If this is something that has concerned you, you’re not alone. However, not all children advance in the same way, and we all have different learning styles. So, to understand whether or not violin lessons at school are enough for your child, ask yourself some of these questions. They can help you determine if additional private instruction will be an asset for your child.

What is the current class size?

If your child is taking an orchestra or stringed instrument class every day at school, then it’s likely that the lessons received in that setting are adequate. Small classes like these offer targeted teaching and are able to help children build their playing skills in a setting that promotes group unity.

Yet, if the class contains more than 30 kids, it can be difficult to get the one-on-one instruction your child needs. Check on the class size to determine whether additional lessons, perhaps a weekly or bi-weekly schedule, will help.

Even if school lessons are plenty, you may want to go ahead and find out about summer lessons. Continuing to practice and receive instruction during the summer months is a great way to enhance learning.

Speak with your child’s teacher

Music teachers are fantastic, and their industry knowledge is invaluable when trying to ascertain whether your child will benefit from private lessons. Don’t be afraid of offending, your child’s teacher wants all the students to succeed and will be more than happy to discuss things that will help to improve your child’s performance.

What’s your student’s level of enthusiasm?

This is a very important factor. If your daughter comes home each day ready to practice her favorite songs or will practice for hours trying to master a particular measure of music, her playing will most likely blossom under the tutelage and assistance of a private instructor.
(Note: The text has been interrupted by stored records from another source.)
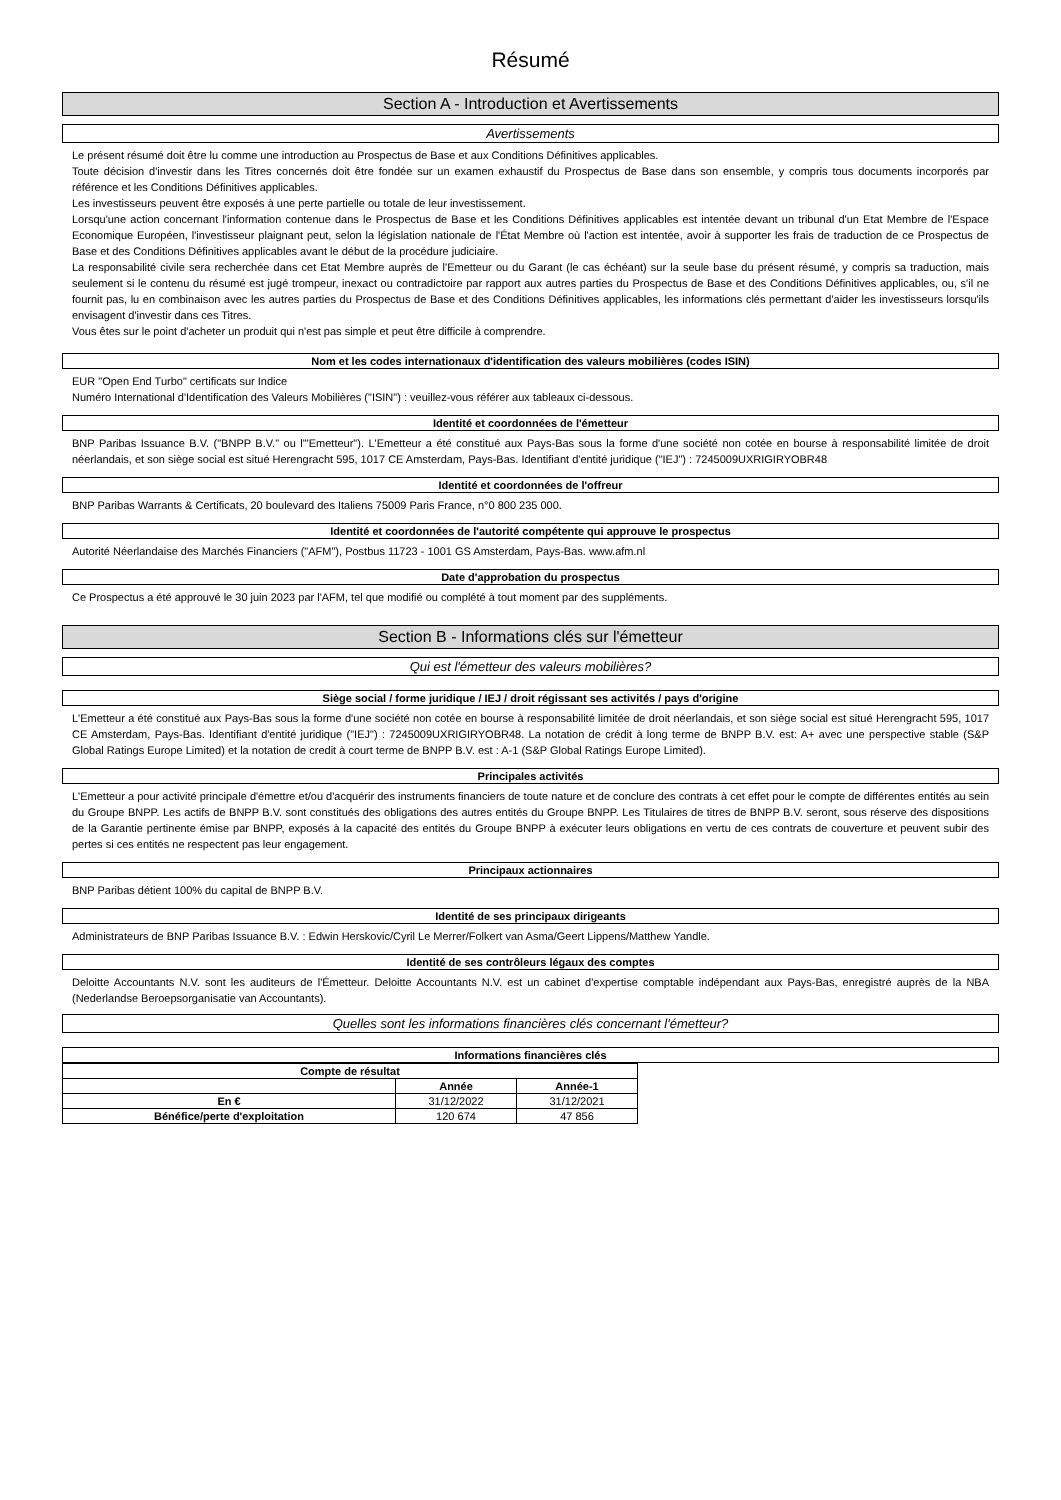Résumé
Section A - Introduction et Avertissements
Avertissements
Le présent résumé doit être lu comme une introduction au Prospectus de Base et aux Conditions Définitives applicables.
Toute décision d'investir dans les Titres concernés doit être fondée sur un examen exhaustif du Prospectus de Base dans son ensemble, y compris tous documents incorporés par référence et les Conditions Définitives applicables.
Les investisseurs peuvent être exposés à une perte partielle ou totale de leur investissement.
Lorsqu'une action concernant l'information contenue dans le Prospectus de Base et les Conditions Définitives applicables est intentée devant un tribunal d'un Etat Membre de l'Espace Economique Européen, l'investisseur plaignant peut, selon la législation nationale de l'État Membre où l'action est intentée, avoir à supporter les frais de traduction de ce Prospectus de Base et des Conditions Définitives applicables avant le début de la procédure judiciaire.
La responsabilité civile sera recherchée dans cet Etat Membre auprès de l'Emetteur ou du Garant (le cas échéant) sur la seule base du présent résumé, y compris sa traduction, mais seulement si le contenu du résumé est jugé trompeur, inexact ou contradictoire par rapport aux autres parties du Prospectus de Base et des Conditions Définitives applicables, ou, s'il ne fournit pas, lu en combinaison avec les autres parties du Prospectus de Base et des Conditions Définitives applicables, les informations clés permettant d'aider les investisseurs lorsqu'ils envisagent d'investir dans ces Titres.
Vous êtes sur le point d'acheter un produit qui n'est pas simple et peut être difficile à comprendre.
Nom et les codes internationaux d'identification des valeurs mobilières (codes ISIN)
EUR "Open End Turbo" certificats sur Indice
Numéro International d'Identification des Valeurs Mobilières ("ISIN") : veuillez-vous référer aux tableaux ci-dessous.
Identité et coordonnées de l'émetteur
BNP Paribas Issuance B.V. ("BNPP B.V." ou l'"Emetteur"). L'Emetteur a été constitué aux Pays-Bas sous la forme d'une société non cotée en bourse à responsabilité limitée de droit néerlandais, et son siège social est situé Herengracht 595, 1017 CE Amsterdam, Pays-Bas. Identifiant d'entité juridique ("IEJ") : 7245009UXRIGIRYOBR48
Identité et coordonnées de l'offreur
BNP Paribas Warrants & Certificats, 20 boulevard des Italiens 75009 Paris France, n°0 800 235 000.
Identité et coordonnées de l'autorité compétente qui approuve le prospectus
Autorité Néerlandaise des Marchés Financiers ("AFM"), Postbus 11723 - 1001 GS Amsterdam, Pays-Bas. www.afm.nl
Date d'approbation du prospectus
Ce Prospectus a été approuvé le 30 juin 2023 par l'AFM, tel que modifié ou complété à tout moment par des suppléments.
Section B - Informations clés sur l'émetteur
Qui est l'émetteur des valeurs mobilières?
Siège social / forme juridique / IEJ / droit régissant ses activités / pays d'origine
L'Emetteur a été constitué aux Pays-Bas sous la forme d'une société non cotée en bourse à responsabilité limitée de droit néerlandais, et son siège social est situé Herengracht 595, 1017 CE Amsterdam, Pays-Bas. Identifiant d'entité juridique ("IEJ") : 7245009UXRIGIRYOBR48. La notation de crédit à long terme de BNPP B.V. est: A+ avec une perspective stable (S&P Global Ratings Europe Limited) et la notation de credit à court terme de BNPP B.V. est : A-1 (S&P Global Ratings Europe Limited).
Principales activités
L'Emetteur a pour activité principale d'émettre et/ou d'acquérir des instruments financiers de toute nature et de conclure des contrats à cet effet pour le compte de différentes entités au sein du Groupe BNPP. Les actifs de BNPP B.V. sont constitués des obligations des autres entités du Groupe BNPP. Les Titulaires de titres de BNPP B.V. seront, sous réserve des dispositions de la Garantie pertinente émise par BNPP, exposés à la capacité des entités du Groupe BNPP à exécuter leurs obligations en vertu de ces contrats de couverture et peuvent subir des pertes si ces entités ne respectent pas leur engagement.
Principaux actionnaires
BNP Paribas détient 100% du capital de BNPP B.V.
Identité de ses principaux dirigeants
Administrateurs de BNP Paribas Issuance B.V. : Edwin Herskovic/Cyril Le Merrer/Folkert van Asma/Geert Lippens/Matthew Yandle.
Identité de ses contrôleurs légaux des comptes
Deloitte Accountants N.V. sont les auditeurs de l'Émetteur. Deloitte Accountants N.V. est un cabinet d'expertise comptable indépendant aux Pays-Bas, enregistré auprès de la NBA (Nederlandse Beroepsorganisatie van Accountants).
Quelles sont les informations financières clés concernant l'émetteur?
Informations financières clés
| Compte de résultat | | |
| --- | --- | --- |
| | Année | Année-1 |
| En € | 31/12/2022 | 31/12/2021 |
| Bénéfice/perte d'exploitation | 120 674 | 47 856 |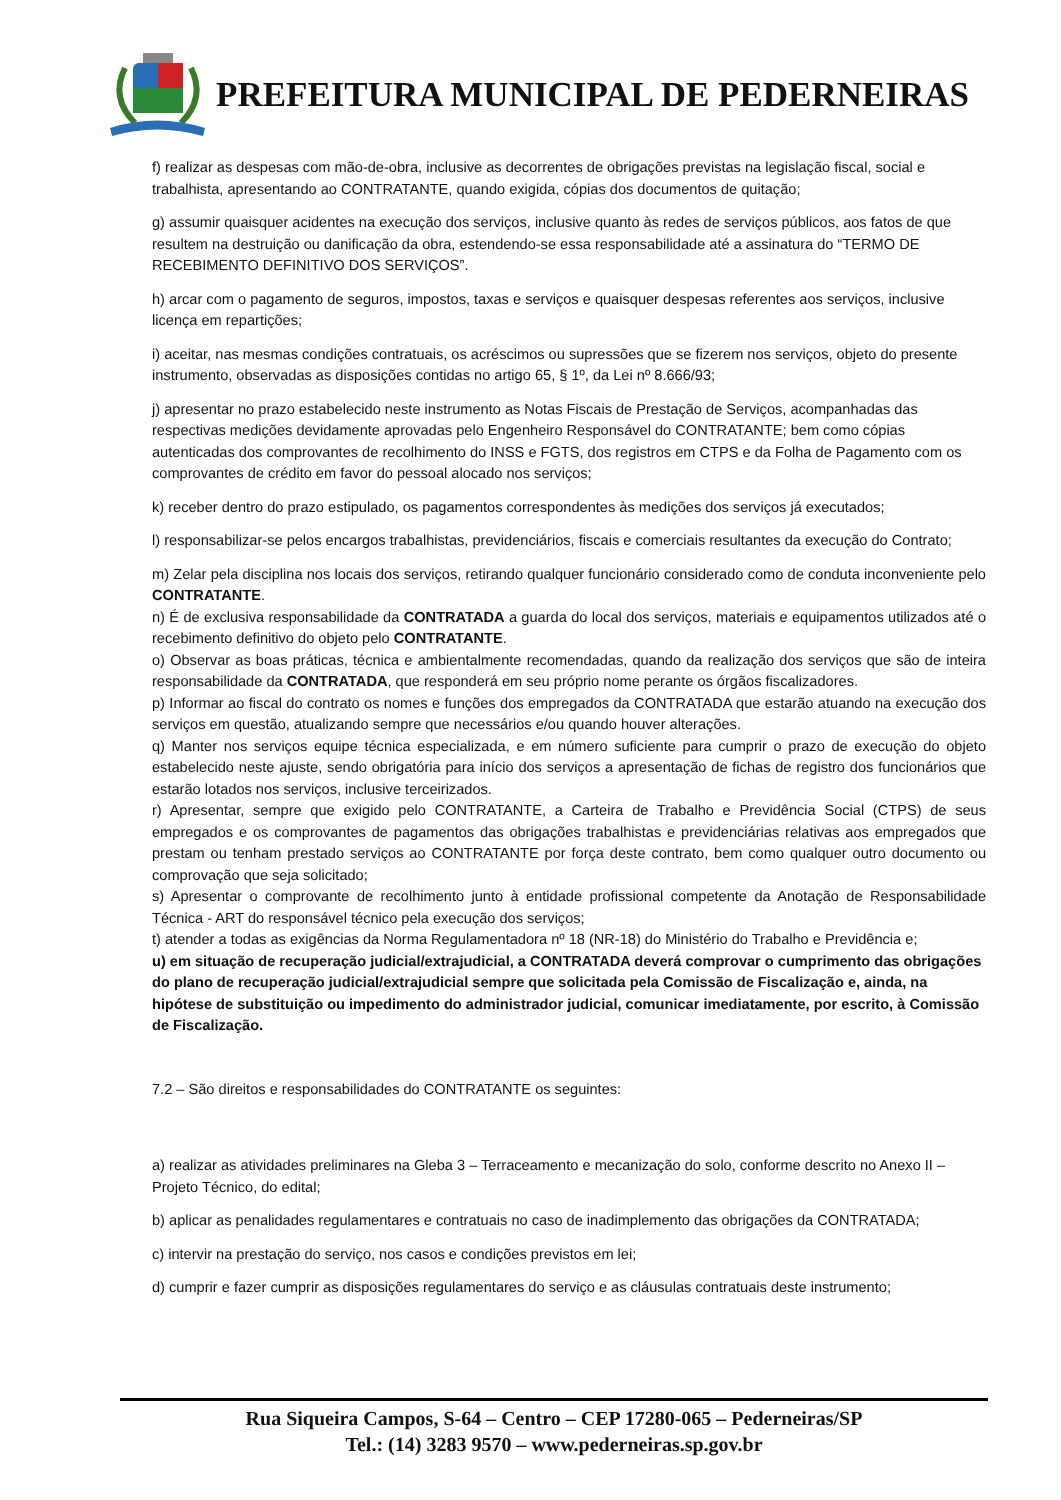PREFEITURA MUNICIPAL DE PEDERNEIRAS
f) realizar as despesas com mão-de-obra, inclusive as decorrentes de obrigações previstas na legislação fiscal, social e trabalhista, apresentando ao CONTRATANTE, quando exigida, cópias dos documentos de quitação;
g) assumir quaisquer acidentes na execução dos serviços, inclusive quanto às redes de serviços públicos, aos fatos de que resultem na destruição ou danificação da obra, estendendo-se essa responsabilidade até a assinatura do “TERMO DE RECEBIMENTO DEFINITIVO DOS SERVIÇOS”.
h) arcar com o pagamento de seguros, impostos, taxas e serviços e quaisquer despesas referentes aos serviços, inclusive licença em repartições;
i) aceitar, nas mesmas condições contratuais, os acréscimos ou supressões que se fizerem nos serviços, objeto do presente instrumento, observadas as disposições contidas no artigo 65, § 1º, da Lei nº 8.666/93;
j) apresentar no prazo estabelecido neste instrumento as Notas Fiscais de Prestação de Serviços, acompanhadas das respectivas medições devidamente aprovadas pelo Engenheiro Responsável do CONTRATANTE; bem como cópias autenticadas dos comprovantes de recolhimento do INSS e FGTS, dos registros em CTPS e da Folha de Pagamento com os comprovantes de crédito em favor do pessoal alocado nos serviços;
k) receber dentro do prazo estipulado, os pagamentos correspondentes às medições dos serviços já executados;
l) responsabilizar-se pelos encargos trabalhistas, previdenciários, fiscais e comerciais resultantes da execução do Contrato;
m) Zelar pela disciplina nos locais dos serviços, retirando qualquer funcionário considerado como de conduta inconveniente pelo CONTRATANTE.
n) É de exclusiva responsabilidade da CONTRATADA a guarda do local dos serviços, materiais e equipamentos utilizados até o recebimento definitivo do objeto pelo CONTRATANTE.
o) Observar as boas práticas, técnica e ambientalmente recomendadas, quando da realização dos serviços que são de inteira responsabilidade da CONTRATADA, que responderá em seu próprio nome perante os órgãos fiscalizadores.
p) Informar ao fiscal do contrato os nomes e funções dos empregados da CONTRATADA que estarão atuando na execução dos serviços em questão, atualizando sempre que necessários e/ou quando houver alterações.
q) Manter nos serviços equipe técnica especializada, e em número suficiente para cumprir o prazo de execução do objeto estabelecido neste ajuste, sendo obrigatória para início dos serviços a apresentação de fichas de registro dos funcionários que estarão lotados nos serviços, inclusive terceirizados.
r) Apresentar, sempre que exigido pelo CONTRATANTE, a Carteira de Trabalho e Previdência Social (CTPS) de seus empregados e os comprovantes de pagamentos das obrigações trabalhistas e previdenciárias relativas aos empregados que prestam ou tenham prestado serviços ao CONTRATANTE por força deste contrato, bem como qualquer outro documento ou comprovação que seja solicitado;
s) Apresentar o comprovante de recolhimento junto à entidade profissional competente da Anotação de Responsabilidade Técnica - ART do responsável técnico pela execução dos serviços;
t) atender a todas as exigências da Norma Regulamentadora nº 18 (NR-18) do Ministério do Trabalho e Previdência e;
u) em situação de recuperação judicial/extrajudicial, a CONTRATADA deverá comprovar o cumprimento das obrigações do plano de recuperação judicial/extrajudicial sempre que solicitada pela Comissão de Fiscalização e, ainda, na hipótese de substituição ou impedimento do administrador judicial, comunicar imediatamente, por escrito, à Comissão de Fiscalização.
7.2 – São direitos e responsabilidades do CONTRATANTE os seguintes:
a) realizar as atividades preliminares na Gleba 3 – Terraceamento e mecanização do solo, conforme descrito no Anexo II – Projeto Técnico, do edital;
b) aplicar as penalidades regulamentares e contratuais no caso de inadimplemento das obrigações da CONTRATADA;
c) intervir na prestação do serviço, nos casos e condições previstos em lei;
d) cumprir e fazer cumprir as disposições regulamentares do serviço e as cláusulas contratuais deste instrumento;
Rua Siqueira Campos, S-64 – Centro – CEP 17280-065 – Pederneiras/SP
Tel.: (14) 3283 9570 – www.pederneiras.sp.gov.br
Conversely, if your child is constantly neglecting the violin for other activities, you may want to explore the reason. He or she may have discovered that there isn’t any passion for playing, and in that case, private lessons will be a waste. However, if the lack of interest is caused by confusion or poor performance but your child still loves to try, scheduling private lessons may be exactly what’s needed to create a complete change in attitude.

It is almost universally natural to want to excel at any undertaking. However, if your child doesn’t get the personal help he or she needs to make progress in a school setting, feelings of discouragement can come out as a lack of enthusiasm, when really your child just wishes he played better. You might do a little research and have your child speak to a teacher about lessons. If he or she seems receptive and excited, odds are that the school setting simply isn’t meeting his or her needs.

A few words about finding a private instructor

If you have decided to add some private instruction to your child’s violin training, finding a great instructor will depend a lot on your location. However, one of the best methods is to approach your child’s school teacher first. Often, teaching professionals will offer summer schedules for private lessons, or the teacher will know of another person who provides full-time lessons.

You can also speak with your trusted instrument dealer or violin shop. These individuals are connected with other industry professionals in the area and can often give you a list of people to contact.

Choosing whether or not to enhance the violin teaching your child receives at school with private lessons is a personal decision; and one that largely depends on your personal circumstances. However, you can make an informed judgement by understanding the current teaching environment and how your child feels about it. Additional lessons may be exactly what your child needs.